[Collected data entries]
-- -- --

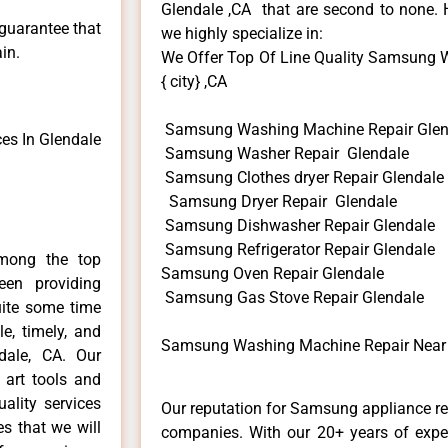
Glendale ,CA that are second to none. H
 guarantee that
we highly specialize in:
in.
We Offer Top Of Line Quality Samsung 
{ city} ,CA
Samsung Washing Machine Repair Glen
es In Glendale
Samsung Washer Repair Glendale
Samsung Clothes dryer Repair Glendale
Samsung Dryer Repair Glendale
Samsung Dishwasher Repair Glendale
Samsung Refrigerator Repair Glendale
mong the top
Samsung Oven Repair Glendale
en providing
Samsung Gas Stove Repair Glendale
uite some time
e, timely, and
Samsung Washing Machine Repair Near 
dale, CA. Our
 art tools and
ality services
Our reputation for Samsung appliance rep
es that we will
companies. With our 20+ years of exp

-- -- --

WHAT IS NEEDED: Return only those lines of the records that contain the string "Washing".

SOLUTION FOR THIS PROBLEM:
Samsung Washing Machine Repair Glen
Samsung Washing Machine Repair Near 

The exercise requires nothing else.